Brief 1
Translate this sentence from the India travel blog into Spanish: "In Amritsar we woke up early in the morning to catch a bus to Dharamsala."
Brief 2
Please list every section title given at the start of the India travel blog.
Brief 3
Rewrite the India travel blog starting with "- Signing our" and going on through "head, that´s it.", renaming "Golden Temple" as "Harmandir Sahib".

- Signing our death sentence – Indian buses
- Dharamsala – an oasis of peace
- Dhalai Lama in town
- Tibetan culture and food
- Fake meditation and annoying encounters
- Chilling in paradise
We are in Daramkhot now, a little mountain village not far from Dharamsala, the exile headquarter of Tibetans and home of the Dalai Lama. The last mail I wrote was from Amritsar, the home of the Sikhs. We went to the Golden Temple at night as well and enjoyed this very spiritual atmosphere time and time again. The night was horrible, as the room didn’t have any windows and it was even hotter than outside. The showers don’t help as the tubes are so hot that even cold water seems boiling. “Shower” is usually a big bucket which you fill up and throw it over your head, that´s it.
Signing our death sentence – Indian buses
In Amritsar we woke up early in the morning to catch a bus to Dharamsala. On the bus we met Andres, a Chilean guy who has been travelling for 18 months. We have been with him ever since and he is just such a nice, chilled person. He has lots of time and just stops in every place he enjoys and stays there for months. He has also been trekking in Nepal and told us everything about it and now we are starting to plan the trip to Nepal.

Records from a dataset

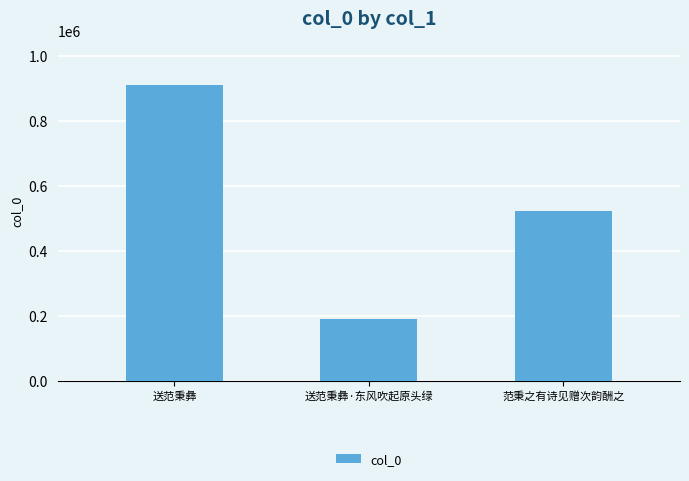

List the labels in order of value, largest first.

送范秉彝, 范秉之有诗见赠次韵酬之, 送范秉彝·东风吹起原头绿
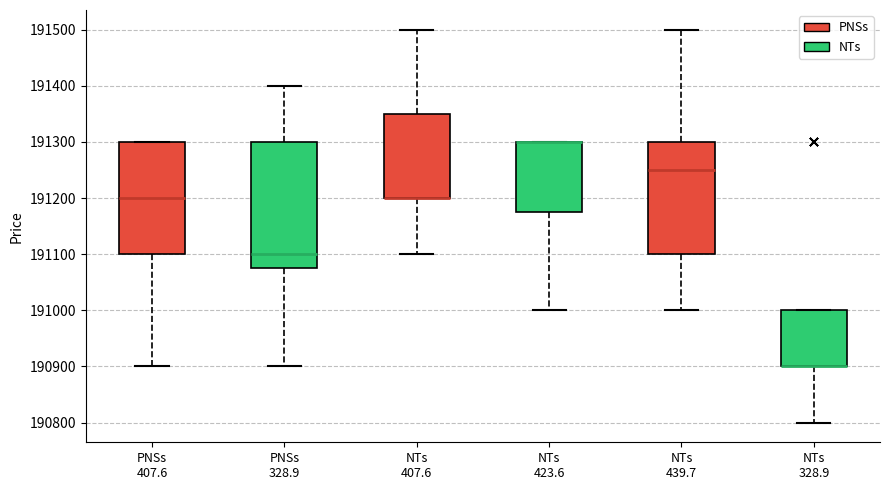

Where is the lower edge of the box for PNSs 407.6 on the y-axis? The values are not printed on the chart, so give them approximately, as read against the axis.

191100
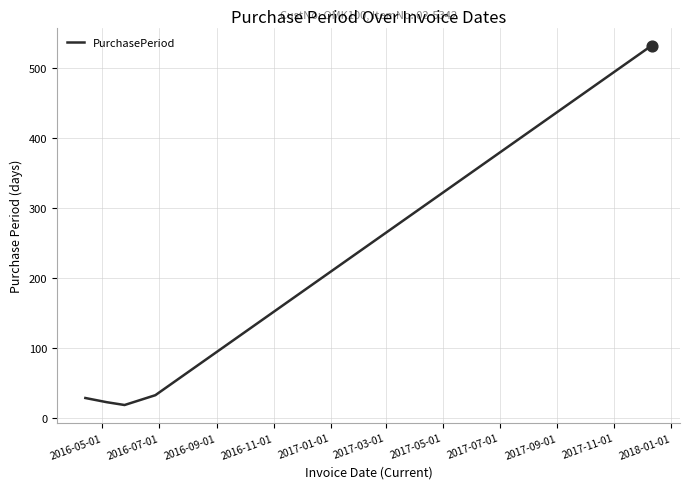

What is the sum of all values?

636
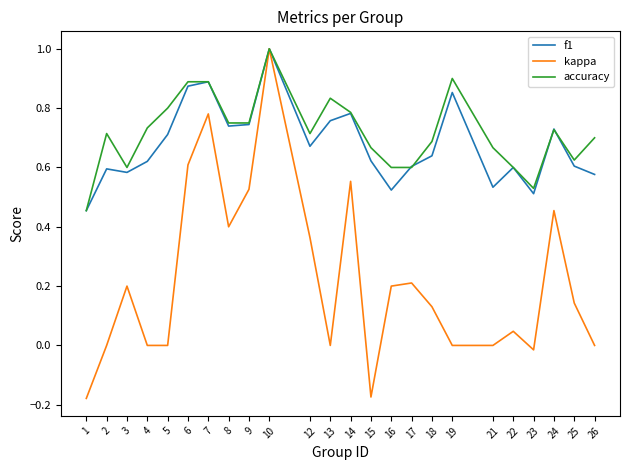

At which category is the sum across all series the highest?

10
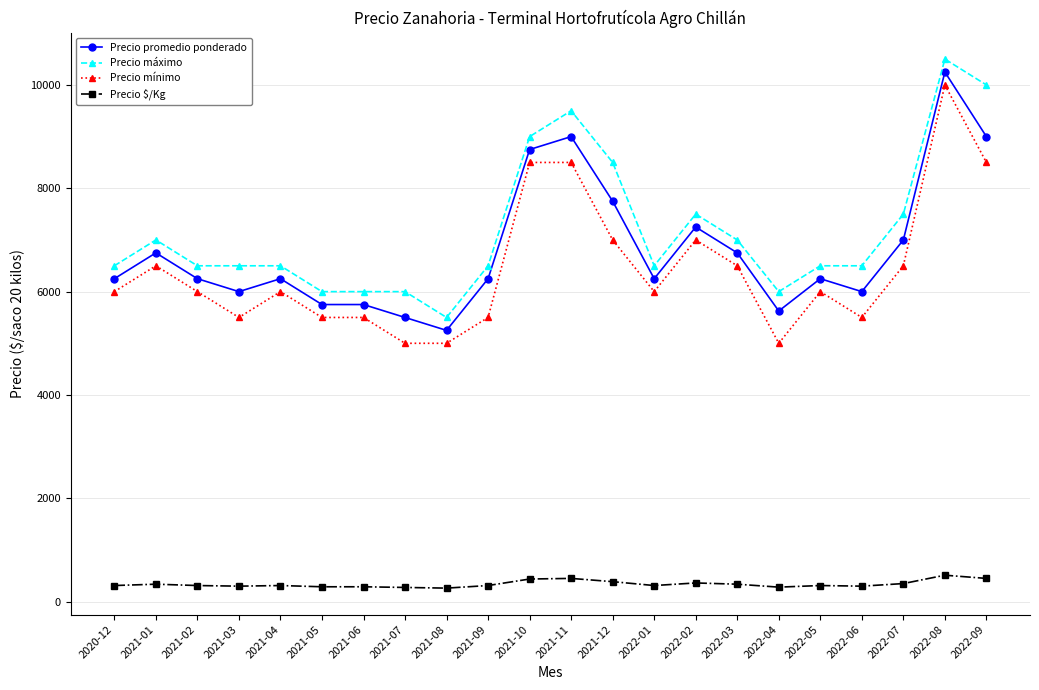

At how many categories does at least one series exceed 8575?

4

Answer 1
En Amritsar nos levantamos temprano por la mañana para tomar un autobús a Dharamsala.

Answer 2
- Signing our death sentence – Indian buses
- Dharamsala – an oasis of peace
- Dhalai Lama in town
- Tibetan culture and food
- Fake meditation and annoying encounters
- Chilling in paradise

Answer 3
- Signing our death sentence – Indian buses
- Dharamsala – an oasis of peace
- Dhalai Lama in town
- Tibetan culture and food
- Fake meditation and annoying encounters
- Chilling in paradise
We are in Daramkhot now, a little mountain village not far from Dharamsala, the exile headquarter of Tibetans and home of the Dalai Lama. The last mail I wrote was from Amritsar, the home of the Sikhs. We went to the Harmandir Sahib at night as well and enjoyed this very spiritual atmosphere time and time again. The night was horrible, as the room didn’t have any windows and it was even hotter than outside. The showers don’t help as the tubes are so hot that even cold water seems boiling. “Shower” is usually a big bucket which you fill up and throw it over your head, that´s it.